Text segment:
I used to be a paid guide. I was never a 'pro'. I did it because that is what I liked and I could get on the water and afford to do so. I am in ski patrol for the same reason: the things I like to do cost bucks, if I like doing something I might as well make it as economically feasible as I can.

There have been times when I have had more friends wanting to get on the river than I could take. When this has happened I have recruited friends with guiding experience to help out. I have encouraged my friends to tip their guide in instances like these. What do you think about this practice? Is it honorable?


----------



## BoscoBoater (Jul 11, 2006)

*The Pirates side of the story!*

Here is the pirates own version of the now infamous incident as posted in the boater talk "raft zone". 



BoaterTalk: RaftZone: DNR Nabs "Pirates"



Quote: ""There has been a lot of hub-bub lately about the "pirate" incident on the New River in Wv at the end of the season. Until now there has been only one side of the story that has been published... My name is Jim Lujan and this is my side of the story.

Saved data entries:

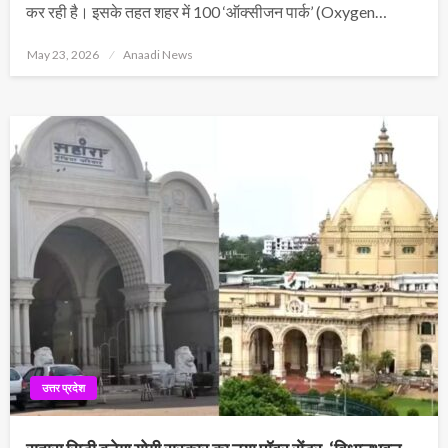
कर रही है। इसके तहत शहर में 100 ‘ऑक्सीजन पार्क’ (Oxygen…
Posted
May 23, 2026
Anaadi News
on
उत्तर प्रदेश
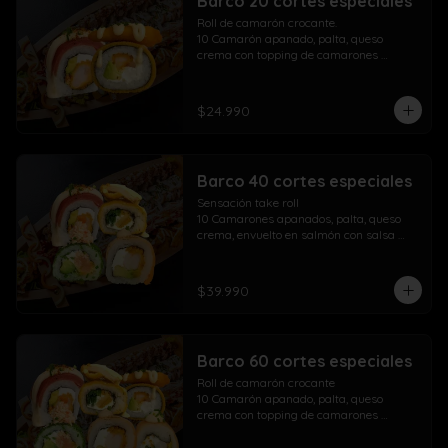
Barco 20 cortes especiales
Roll de camarón crocante.

10 Camarón apanado, palta, queso 
crema con topping de camarones 
crocantes salsa fuji salsa teriyaki y 
lluvia de ciboulette

$24.990
Take Acevichado Rolls

10 Camarón, queso crema, palta, 
envuelto en salmón y ceviche
Barco 40 cortes especiales
Sensación take roll

10 Camarones apanados, palta, queso 
crema, envuelto en salmón con salsa 
acevichada y spicy con lluvia de 
ciboulette

Salmón kani especial

$39.990
10 Salmón apanado, palta, queso crema, 
env. en ciboulette con topping de pasta 
dinamita, masago, salsa spicy y lluvia de 
sésamo

Barco 60 cortes especiales
Maki acevichado roll

10 Camarón apanado, queso crema, 
Roll de camarón crocante

palta, envueltos en atún con topping de 
10 Camarón apanado, palta, queso 
salsa acevichada ciboulette y merkén

crema con topping de camarones 
Pollo crispy roll

crocantes salsa fuji salsa teriyaki y 
10 Pollo apanado, queso crema, cebollín 
lluvia de ciboulette
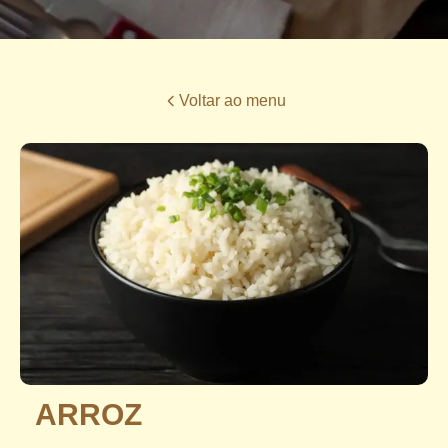
Voltar ao menu
ARROZ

Required actions:
a – Can you condense the paragraph that begins "There have been times" in the river guiding thread into a short bulleted list that keeps its main facts?
b – Can you resume the river guiding thread, starting right after its last sentence?

Results for the exercise:
a –
- Sometimes more of the writer's friends wanted to get on the river than the writer could take.
- In those cases, the writer recruited friends with guiding experience to help.
- The writer encouraged the friends on the trip to tip those guides.
- The writer asks whether this practice is honorable.

b –
About the end of July I recieved a random phone call from a guy who claimed that while he was on an ATV tour he had talked to a guest that had been rafting recently. He told me that she had recommended me because she had a good time and that I was safe. He also told me that he had a crew working construction for him and that he wanted to reward by taking them rafting. The person that he claimed had recommended me was an actual guest I had taken down the river while on a commercial trip I had worked for Rivers Expidations. 
He wanted to know how much it would cost to do a private trip because they wanted to be able to drink beer on the river and not be in a hurry. At his point I told him that he couldn't pay but I could accept a tip at the end of the trip to help cover cost. I didn't hear back from him for about 3 weeks. Meanwhile New River season is winding down and I was doing construction work getting ready for gauley season when I sustained a hernia. 
After about 3 to 4 weeks after the initial call he calls me out of the blue once again wanting to go rafting. At this point I could no longer do the trip myself and asked if a buddy of mine could help me out. I thought I was doing a favor for a loyal guest so I wanted these guys to have a good time. He again asked how much it was going to cost and I told him since I wasn't going to be able to guide we woud have to come up with 20 to 30 bucks apiece in order to cover expenses. 
That's where they got me.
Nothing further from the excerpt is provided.